以下のような null 許容型の判定などで便利そうです。だいぶスッキリと書ける印象があります。

//--- C# 6 ではこう
int? v = x?.y?.z;
if (v.HasValue)
{
    var v = x.GetValueOrDefault();
    //--- v を使った何か
}

//--- C# 7 ではこう書ける!
//--- null のときの評価は当然 false
if (x?.y?.z is int v)
{
    //--- v を使った何か
}

型マッチングの型判定は厳密

これまでの is キーワードと同様、型マッチングの型判定は非常に厳密です。

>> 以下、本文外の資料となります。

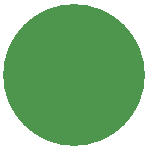
<source format=gbl>
G04 #@! TF.GenerationSoftware,KiCad,Pcbnew,8.0.5-1.fc40*
G04 #@! TF.CreationDate,2024-11-04T14:35:02-08:00*
G04 #@! TF.ProjectId,baggage-label-blank,62616767-6167-4652-9d6c-6162656c2d62,rev?*
G04 #@! TF.SameCoordinates,Original*
G04 #@! TF.FileFunction,Copper,L2,Bot*
G04 #@! TF.FilePolarity,Positive*
%FSLAX46Y46*%
G04 Gerber Fmt 4.6, Leading zero omitted, Abs format (unit mm)*
G04 Created by KiCad (PCBNEW 8.0.5-1.fc40) date 2024-11-04 14:35:02*
%MOMM*%
%LPD*%
G01*
G04 APERTURE LIST*
G04 #@! TA.AperFunction,ViaPad*
%ADD10C,12.000000*%
G04 #@! TD*
G04 APERTURE END LIST*
D10*
G04 #@! TO.N,*
X60000000Y-60000000D03*
G04 #@! TD*
M02*

</source>
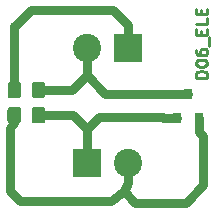
<source format=gbr>
G04 #@! TF.GenerationSoftware,KiCad,Pcbnew,5.1.5-52549c5~86~ubuntu18.04.1*
G04 #@! TF.CreationDate,2020-10-13T18:11:48-05:00*
G04 #@! TF.ProjectId,D06,4430362e-6b69-4636-9164-5f7063625858,rev?*
G04 #@! TF.SameCoordinates,Original*
G04 #@! TF.FileFunction,Copper,L1,Top*
G04 #@! TF.FilePolarity,Positive*
%FSLAX46Y46*%
G04 Gerber Fmt 4.6, Leading zero omitted, Abs format (unit mm)*
G04 Created by KiCad (PCBNEW 5.1.5-52549c5~86~ubuntu18.04.1) date 2020-10-13 18:11:48*
%MOMM*%
%LPD*%
G04 APERTURE LIST*
%ADD10C,0.250000*%
%ADD11C,0.100000*%
%ADD12R,0.800000X0.900000*%
%ADD13C,2.400000*%
%ADD14R,2.400000X2.400000*%
%ADD15C,0.750000*%
G04 APERTURE END LIST*
D10*
X37358580Y-26552161D02*
X36358580Y-26552161D01*
X36358580Y-26314066D01*
X36406200Y-26171209D01*
X36501438Y-26075971D01*
X36596676Y-26028352D01*
X36787152Y-25980733D01*
X36930009Y-25980733D01*
X37120485Y-26028352D01*
X37215723Y-26075971D01*
X37310961Y-26171209D01*
X37358580Y-26314066D01*
X37358580Y-26552161D01*
X36358580Y-25361685D02*
X36358580Y-25266447D01*
X36406200Y-25171209D01*
X36453819Y-25123590D01*
X36549057Y-25075971D01*
X36739533Y-25028352D01*
X36977628Y-25028352D01*
X37168104Y-25075971D01*
X37263342Y-25123590D01*
X37310961Y-25171209D01*
X37358580Y-25266447D01*
X37358580Y-25361685D01*
X37310961Y-25456923D01*
X37263342Y-25504542D01*
X37168104Y-25552161D01*
X36977628Y-25599780D01*
X36739533Y-25599780D01*
X36549057Y-25552161D01*
X36453819Y-25504542D01*
X36406200Y-25456923D01*
X36358580Y-25361685D01*
X36358580Y-24171209D02*
X36358580Y-24361685D01*
X36406200Y-24456923D01*
X36453819Y-24504542D01*
X36596676Y-24599780D01*
X36787152Y-24647400D01*
X37168104Y-24647400D01*
X37263342Y-24599780D01*
X37310961Y-24552161D01*
X37358580Y-24456923D01*
X37358580Y-24266447D01*
X37310961Y-24171209D01*
X37263342Y-24123590D01*
X37168104Y-24075971D01*
X36930009Y-24075971D01*
X36834771Y-24123590D01*
X36787152Y-24171209D01*
X36739533Y-24266447D01*
X36739533Y-24456923D01*
X36787152Y-24552161D01*
X36834771Y-24599780D01*
X36930009Y-24647400D01*
X37453819Y-23885495D02*
X37453819Y-23123590D01*
X36834771Y-22885495D02*
X36834771Y-22552161D01*
X37358580Y-22409304D02*
X37358580Y-22885495D01*
X36358580Y-22885495D01*
X36358580Y-22409304D01*
X37358580Y-21504542D02*
X37358580Y-21980733D01*
X36358580Y-21980733D01*
X36834771Y-21171209D02*
X36834771Y-20837876D01*
X37358580Y-20695019D02*
X37358580Y-21171209D01*
X36358580Y-21171209D01*
X36358580Y-20695019D01*
G04 #@! TA.AperFunction,SMDPad,CuDef*
D11*
G36*
X21346305Y-29019204D02*
G01*
X21370573Y-29022804D01*
X21394372Y-29028765D01*
X21417471Y-29037030D01*
X21439650Y-29047520D01*
X21460693Y-29060132D01*
X21480399Y-29074747D01*
X21498577Y-29091223D01*
X21515053Y-29109401D01*
X21529668Y-29129107D01*
X21542280Y-29150150D01*
X21552770Y-29172329D01*
X21561035Y-29195428D01*
X21566996Y-29219227D01*
X21570596Y-29243495D01*
X21571800Y-29267999D01*
X21571800Y-30168001D01*
X21570596Y-30192505D01*
X21566996Y-30216773D01*
X21561035Y-30240572D01*
X21552770Y-30263671D01*
X21542280Y-30285850D01*
X21529668Y-30306893D01*
X21515053Y-30326599D01*
X21498577Y-30344777D01*
X21480399Y-30361253D01*
X21460693Y-30375868D01*
X21439650Y-30388480D01*
X21417471Y-30398970D01*
X21394372Y-30407235D01*
X21370573Y-30413196D01*
X21346305Y-30416796D01*
X21321801Y-30418000D01*
X20671799Y-30418000D01*
X20647295Y-30416796D01*
X20623027Y-30413196D01*
X20599228Y-30407235D01*
X20576129Y-30398970D01*
X20553950Y-30388480D01*
X20532907Y-30375868D01*
X20513201Y-30361253D01*
X20495023Y-30344777D01*
X20478547Y-30326599D01*
X20463932Y-30306893D01*
X20451320Y-30285850D01*
X20440830Y-30263671D01*
X20432565Y-30240572D01*
X20426604Y-30216773D01*
X20423004Y-30192505D01*
X20421800Y-30168001D01*
X20421800Y-29267999D01*
X20423004Y-29243495D01*
X20426604Y-29219227D01*
X20432565Y-29195428D01*
X20440830Y-29172329D01*
X20451320Y-29150150D01*
X20463932Y-29129107D01*
X20478547Y-29109401D01*
X20495023Y-29091223D01*
X20513201Y-29074747D01*
X20532907Y-29060132D01*
X20553950Y-29047520D01*
X20576129Y-29037030D01*
X20599228Y-29028765D01*
X20623027Y-29022804D01*
X20647295Y-29019204D01*
X20671799Y-29018000D01*
X21321801Y-29018000D01*
X21346305Y-29019204D01*
G37*
G04 #@! TD.AperFunction*
G04 #@! TA.AperFunction,SMDPad,CuDef*
G36*
X23396305Y-29019204D02*
G01*
X23420573Y-29022804D01*
X23444372Y-29028765D01*
X23467471Y-29037030D01*
X23489650Y-29047520D01*
X23510693Y-29060132D01*
X23530399Y-29074747D01*
X23548577Y-29091223D01*
X23565053Y-29109401D01*
X23579668Y-29129107D01*
X23592280Y-29150150D01*
X23602770Y-29172329D01*
X23611035Y-29195428D01*
X23616996Y-29219227D01*
X23620596Y-29243495D01*
X23621800Y-29267999D01*
X23621800Y-30168001D01*
X23620596Y-30192505D01*
X23616996Y-30216773D01*
X23611035Y-30240572D01*
X23602770Y-30263671D01*
X23592280Y-30285850D01*
X23579668Y-30306893D01*
X23565053Y-30326599D01*
X23548577Y-30344777D01*
X23530399Y-30361253D01*
X23510693Y-30375868D01*
X23489650Y-30388480D01*
X23467471Y-30398970D01*
X23444372Y-30407235D01*
X23420573Y-30413196D01*
X23396305Y-30416796D01*
X23371801Y-30418000D01*
X22721799Y-30418000D01*
X22697295Y-30416796D01*
X22673027Y-30413196D01*
X22649228Y-30407235D01*
X22626129Y-30398970D01*
X22603950Y-30388480D01*
X22582907Y-30375868D01*
X22563201Y-30361253D01*
X22545023Y-30344777D01*
X22528547Y-30326599D01*
X22513932Y-30306893D01*
X22501320Y-30285850D01*
X22490830Y-30263671D01*
X22482565Y-30240572D01*
X22476604Y-30216773D01*
X22473004Y-30192505D01*
X22471800Y-30168001D01*
X22471800Y-29267999D01*
X22473004Y-29243495D01*
X22476604Y-29219227D01*
X22482565Y-29195428D01*
X22490830Y-29172329D01*
X22501320Y-29150150D01*
X22513932Y-29129107D01*
X22528547Y-29109401D01*
X22545023Y-29091223D01*
X22563201Y-29074747D01*
X22582907Y-29060132D01*
X22603950Y-29047520D01*
X22626129Y-29037030D01*
X22649228Y-29028765D01*
X22673027Y-29022804D01*
X22697295Y-29019204D01*
X22721799Y-29018000D01*
X23371801Y-29018000D01*
X23396305Y-29019204D01*
G37*
G04 #@! TD.AperFunction*
G04 #@! TA.AperFunction,SMDPad,CuDef*
G36*
X23405305Y-26885604D02*
G01*
X23429573Y-26889204D01*
X23453372Y-26895165D01*
X23476471Y-26903430D01*
X23498650Y-26913920D01*
X23519693Y-26926532D01*
X23539399Y-26941147D01*
X23557577Y-26957623D01*
X23574053Y-26975801D01*
X23588668Y-26995507D01*
X23601280Y-27016550D01*
X23611770Y-27038729D01*
X23620035Y-27061828D01*
X23625996Y-27085627D01*
X23629596Y-27109895D01*
X23630800Y-27134399D01*
X23630800Y-28034401D01*
X23629596Y-28058905D01*
X23625996Y-28083173D01*
X23620035Y-28106972D01*
X23611770Y-28130071D01*
X23601280Y-28152250D01*
X23588668Y-28173293D01*
X23574053Y-28192999D01*
X23557577Y-28211177D01*
X23539399Y-28227653D01*
X23519693Y-28242268D01*
X23498650Y-28254880D01*
X23476471Y-28265370D01*
X23453372Y-28273635D01*
X23429573Y-28279596D01*
X23405305Y-28283196D01*
X23380801Y-28284400D01*
X22730799Y-28284400D01*
X22706295Y-28283196D01*
X22682027Y-28279596D01*
X22658228Y-28273635D01*
X22635129Y-28265370D01*
X22612950Y-28254880D01*
X22591907Y-28242268D01*
X22572201Y-28227653D01*
X22554023Y-28211177D01*
X22537547Y-28192999D01*
X22522932Y-28173293D01*
X22510320Y-28152250D01*
X22499830Y-28130071D01*
X22491565Y-28106972D01*
X22485604Y-28083173D01*
X22482004Y-28058905D01*
X22480800Y-28034401D01*
X22480800Y-27134399D01*
X22482004Y-27109895D01*
X22485604Y-27085627D01*
X22491565Y-27061828D01*
X22499830Y-27038729D01*
X22510320Y-27016550D01*
X22522932Y-26995507D01*
X22537547Y-26975801D01*
X22554023Y-26957623D01*
X22572201Y-26941147D01*
X22591907Y-26926532D01*
X22612950Y-26913920D01*
X22635129Y-26903430D01*
X22658228Y-26895165D01*
X22682027Y-26889204D01*
X22706295Y-26885604D01*
X22730799Y-26884400D01*
X23380801Y-26884400D01*
X23405305Y-26885604D01*
G37*
G04 #@! TD.AperFunction*
G04 #@! TA.AperFunction,SMDPad,CuDef*
G36*
X21355305Y-26885604D02*
G01*
X21379573Y-26889204D01*
X21403372Y-26895165D01*
X21426471Y-26903430D01*
X21448650Y-26913920D01*
X21469693Y-26926532D01*
X21489399Y-26941147D01*
X21507577Y-26957623D01*
X21524053Y-26975801D01*
X21538668Y-26995507D01*
X21551280Y-27016550D01*
X21561770Y-27038729D01*
X21570035Y-27061828D01*
X21575996Y-27085627D01*
X21579596Y-27109895D01*
X21580800Y-27134399D01*
X21580800Y-28034401D01*
X21579596Y-28058905D01*
X21575996Y-28083173D01*
X21570035Y-28106972D01*
X21561770Y-28130071D01*
X21551280Y-28152250D01*
X21538668Y-28173293D01*
X21524053Y-28192999D01*
X21507577Y-28211177D01*
X21489399Y-28227653D01*
X21469693Y-28242268D01*
X21448650Y-28254880D01*
X21426471Y-28265370D01*
X21403372Y-28273635D01*
X21379573Y-28279596D01*
X21355305Y-28283196D01*
X21330801Y-28284400D01*
X20680799Y-28284400D01*
X20656295Y-28283196D01*
X20632027Y-28279596D01*
X20608228Y-28273635D01*
X20585129Y-28265370D01*
X20562950Y-28254880D01*
X20541907Y-28242268D01*
X20522201Y-28227653D01*
X20504023Y-28211177D01*
X20487547Y-28192999D01*
X20472932Y-28173293D01*
X20460320Y-28152250D01*
X20449830Y-28130071D01*
X20441565Y-28106972D01*
X20435604Y-28083173D01*
X20432004Y-28058905D01*
X20430800Y-28034401D01*
X20430800Y-27134399D01*
X20432004Y-27109895D01*
X20435604Y-27085627D01*
X20441565Y-27061828D01*
X20449830Y-27038729D01*
X20460320Y-27016550D01*
X20472932Y-26995507D01*
X20487547Y-26975801D01*
X20504023Y-26957623D01*
X20522201Y-26941147D01*
X20541907Y-26926532D01*
X20562950Y-26913920D01*
X20585129Y-26903430D01*
X20608228Y-26895165D01*
X20632027Y-26889204D01*
X20656295Y-26885604D01*
X20680799Y-26884400D01*
X21330801Y-26884400D01*
X21355305Y-26885604D01*
G37*
G04 #@! TD.AperFunction*
D12*
X35712400Y-27930600D03*
X36662400Y-29930600D03*
X34762400Y-29930600D03*
D13*
X27140000Y-24003000D03*
D14*
X30640000Y-24003000D03*
D13*
X30640000Y-33777000D03*
D14*
X27140000Y-33777000D03*
D15*
X30640000Y-33777000D02*
X30640000Y-35474056D01*
X20600010Y-36094010D02*
X20600010Y-30814790D01*
X20996800Y-30418000D02*
X20996800Y-29718000D01*
X21463000Y-36957000D02*
X20600010Y-36094010D01*
X29157056Y-36957000D02*
X21463000Y-36957000D01*
X20600010Y-30814790D02*
X20996800Y-30418000D01*
X36662400Y-31130600D02*
X36982400Y-31450600D01*
X36662400Y-29930600D02*
X36662400Y-31130600D01*
X36982400Y-31450600D02*
X36982400Y-35636200D01*
X36982400Y-35636200D02*
X35509200Y-37109400D01*
X35509200Y-37109400D02*
X31242000Y-37109400D01*
X30640000Y-35474056D02*
X30276800Y-36144200D01*
X31242000Y-37109400D02*
X30276800Y-36144200D01*
X30276800Y-36144200D02*
X29157056Y-36957000D01*
X33612400Y-29930600D02*
X33577600Y-29895800D01*
X34762400Y-29930600D02*
X33612400Y-29930600D01*
X33577600Y-29895800D02*
X28143200Y-29895800D01*
X27140000Y-30899000D02*
X27140000Y-33777000D01*
X28143200Y-29895800D02*
X27140000Y-30899000D01*
X23621800Y-29718000D02*
X23647200Y-29692600D01*
X23046800Y-29718000D02*
X23621800Y-29718000D01*
X25933600Y-29692600D02*
X27140000Y-30899000D01*
X23647200Y-29692600D02*
X25933600Y-29692600D01*
X35712400Y-27930600D02*
X28718000Y-27930600D01*
X27140000Y-26352600D02*
X27140000Y-24003000D01*
X28718000Y-27930600D02*
X27140000Y-26352600D01*
X23630800Y-27584400D02*
X23656200Y-27609800D01*
X23055800Y-27584400D02*
X23630800Y-27584400D01*
X25882800Y-27609800D02*
X27140000Y-26352600D01*
X23656200Y-27609800D02*
X25882800Y-27609800D01*
X21005800Y-22148800D02*
X21005800Y-27584400D01*
X21018500Y-22161500D02*
X21005800Y-22148800D01*
X22402800Y-20777200D02*
X21018500Y-22161500D01*
X29364200Y-20777200D02*
X22402800Y-20777200D01*
X30640000Y-24003000D02*
X30640000Y-22053000D01*
X30640000Y-22053000D02*
X29364200Y-20777200D01*
M02*

</source>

ですので暗黙的型変換などは期待してはいけません。

object x = 123;

Console.WriteLine(x is int);  //--- true
Console.WriteLine(x is long); //--- false

if (x is int  v1){ /* OK */ }
if (x is long v2){ /* NG */ }  //--- 暗黙的型変換は当然してくれません

逆コンパイル

is 式の判定がどのように行われているか、ILSpy で逆コンパイルして覗いてみましょう。以下のように展開されます。

//--- これを逆コンパイルにかけると...
static void Main()
{
    object x = "abc";
    if (x is string v1) Console.WriteLine(v1);
    if (x is int v2)    Console.WriteLine(v2);
}

//--- こう展開される
static void Main()
{
    object x = "abc";

    //--- 参照型の場合はそのまま as で判定
    string v1 = x as string;
    bool flag = v1 != null;
    if (flag)
        Console.WriteLine(v1);

    //--- 値型の場合は null 許容型として判定
    int? num = x as int?;
    int v2 = num.GetValueOrDefault();  //--- if 文の中で展開すればいいのでは?(と思ったり
    bool hasValue = num.HasValue;
    if (hasValue)
        Console.WriteLine(v2);
}

参照型かどうかの判定の場合はただの as キーワードで、値型かどうかの判定の場合は as キーワード + null 許容型で行われるみたいですね。

switch 拡張

is キーワードが拡張されたのと同様の機能が switch 文としても組み込まれます。書き方がちょっと変わっただけなので、is の書き方が分かれば難しくないですね!

object x = 123;
switch (x)
{
    case "abc":
        Console.WriteLine(x);
        break;

    case int v:
        Console.WriteLine(v);
        break;
   
    default:
        Console.WriteLine("default");
        break;
}

when 句による条件設定 (case guard)

C# 6 では 例外フィルター という catch 句の後ろに when 句を付ける条件分岐機能が追加されました。これと似た感じで、case 句の後ろに when 句を入れて条件分岐する「case guard」と呼ばれる機能が追加されます。以下のように使います。

object x = 123;
switch (x)
{
    case "abc":
        Console.WriteLine(x);
        break;

    case int v when 100 < v:  //--- v が 100 より大きいとき
        Console.WriteLine(v);
        break;

    case int v:  //--- v が 100 以下のとき
        Console.WriteLine(v);
        break;
   
    default:
        Console.WriteLine("default");
        break;
}

これでより細かい条件分岐を簡潔に書くことができるようになりましたね!

逆コンパイル

switch 文も逆コンパイルして展開結果を確認してみましょう。上のコードを展開すると以下のようになります。

object x = 123;
object obj = x;  //--- どーにも納得できないけど一度コピーが入ってる...
if (object.Equals(obj, "abc"))
{
    Console.WriteLine(x);
}
else
{
    int? num = obj as int?;
    int v = num.GetValueOrDefault();
    if (num.HasValue && 100 < v)  //--- when 句で指定した条件も入っている
    {
        Console.WriteLine(v);
    }
    else
    {
        num = (obj as int?);
        int v2 = num.GetValueOrDefault();  //--- これも if の中で展開して欲しい
        if (num.HasValue)
        {
            Console.WriteLine(v2);
        }
        else
        {
            Console.WriteLine("default");
        }
    }
}

if 文を使って上手くやっている感じですね。